ハンカチで手を拭いてから振り返ると、ちゃぶ台にホットケーキとお皿が3枚用意されて。一緒に食べましょ!と、靖子ちゃんに座るよう促された。
「あー…ごめんなさい。私、そろそろ…」
「ホットケーキ食わんのか?」
「あ、えっと。明日の準備もあるから、帰るね」
今週はまるまる休みで、明日の予定は買い物ぐらいだったけど。さも明日は仕事あるかのように伝えてしまった。
「ほんなら、送るわ」
真島君が立ちあがろうとしたので、必死に止めた。
「だ、大丈夫!道は覚えてるから!」
両手を前に出して、大丈夫だから。と念を押して、荷物の所へ行き、上着を着て荷物を持とうとするとヒョイと大きな手に荷物を奪われた。
「重ッ!何やこれ?」
「あ、真島君。大丈夫だから!」
「こっちもあるんやろ?」
もう一つの荷物も真島君が持ってしまい、送ると玄関前まで向かってしまった。
「真島君、せっかくのホットケーキが冷めちゃうから!」
「せやけど、重いし。そろそろ暗くなるで?」
「大丈夫!」
「…さっきからゆうひ何かおかしいで?」
真島君に言われた言葉でギクリとした瞬間に玄関の扉が開いた。長髪の大柄な男の人が中に入って来た。
「…誰や?」
「兄弟、早いやないか」
「あ、お兄ちゃん。おかえりなさいー」
「ああ。兄貴らの機嫌が良かったから、今日は早く上がらせてもらえた」
で…?誰や?と、こちらへ顔を向けられた。
「あ、すみません。もう、帰りますので!お邪魔致しました!」
真島君から荷物を回収して、いそいそと靴を履き。失礼しました!と、頭を下げて玄関を出た。

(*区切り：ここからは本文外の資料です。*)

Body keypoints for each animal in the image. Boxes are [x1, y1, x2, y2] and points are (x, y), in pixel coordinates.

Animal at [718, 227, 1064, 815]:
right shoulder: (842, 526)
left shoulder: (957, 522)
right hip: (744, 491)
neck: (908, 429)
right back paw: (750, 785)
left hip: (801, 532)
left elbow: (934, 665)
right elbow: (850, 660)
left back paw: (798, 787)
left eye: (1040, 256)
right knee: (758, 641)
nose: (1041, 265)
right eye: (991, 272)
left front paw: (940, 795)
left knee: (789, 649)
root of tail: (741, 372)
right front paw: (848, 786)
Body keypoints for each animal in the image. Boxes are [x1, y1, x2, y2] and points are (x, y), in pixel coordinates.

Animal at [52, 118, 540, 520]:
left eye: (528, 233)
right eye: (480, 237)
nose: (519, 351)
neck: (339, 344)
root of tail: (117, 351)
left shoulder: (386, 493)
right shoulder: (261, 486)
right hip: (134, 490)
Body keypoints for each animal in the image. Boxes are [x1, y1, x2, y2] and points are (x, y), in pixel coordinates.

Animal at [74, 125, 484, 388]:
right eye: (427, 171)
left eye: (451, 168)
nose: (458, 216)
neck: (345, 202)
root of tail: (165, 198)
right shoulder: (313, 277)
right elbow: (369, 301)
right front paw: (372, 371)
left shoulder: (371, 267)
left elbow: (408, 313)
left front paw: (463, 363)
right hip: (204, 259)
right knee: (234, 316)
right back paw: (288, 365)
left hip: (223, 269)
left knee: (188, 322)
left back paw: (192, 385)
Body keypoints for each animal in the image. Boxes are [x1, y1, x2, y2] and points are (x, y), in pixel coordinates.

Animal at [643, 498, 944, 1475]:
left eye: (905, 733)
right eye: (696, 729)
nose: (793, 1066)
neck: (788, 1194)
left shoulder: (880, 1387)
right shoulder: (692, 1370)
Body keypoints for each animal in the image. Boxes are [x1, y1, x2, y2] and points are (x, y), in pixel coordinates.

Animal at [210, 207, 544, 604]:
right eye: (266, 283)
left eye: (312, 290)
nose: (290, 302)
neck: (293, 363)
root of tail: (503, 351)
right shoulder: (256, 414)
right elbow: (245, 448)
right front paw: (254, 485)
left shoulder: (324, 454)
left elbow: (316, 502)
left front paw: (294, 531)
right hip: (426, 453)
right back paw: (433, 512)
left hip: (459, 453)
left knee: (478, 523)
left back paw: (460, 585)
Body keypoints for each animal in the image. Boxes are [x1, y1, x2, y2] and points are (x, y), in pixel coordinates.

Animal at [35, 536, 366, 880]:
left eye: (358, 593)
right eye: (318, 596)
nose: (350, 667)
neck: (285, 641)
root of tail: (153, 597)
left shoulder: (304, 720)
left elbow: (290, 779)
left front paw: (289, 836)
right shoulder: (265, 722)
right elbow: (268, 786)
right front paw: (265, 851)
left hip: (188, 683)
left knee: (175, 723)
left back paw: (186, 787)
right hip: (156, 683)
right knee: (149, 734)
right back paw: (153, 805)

真島君が、何か声をかけてくれてたようだけど。この期を逃したら一人で帰れない気がして、必死になってしまった。
とりあえず、一人になりたくて。足早に歩いて行く。道を覚えてるって言ったものの、全然頭に入ってないから。今歩いている道であってるのかも分からないけど、あのアパートから今は少しでも離れたくて前に進むしかなかった。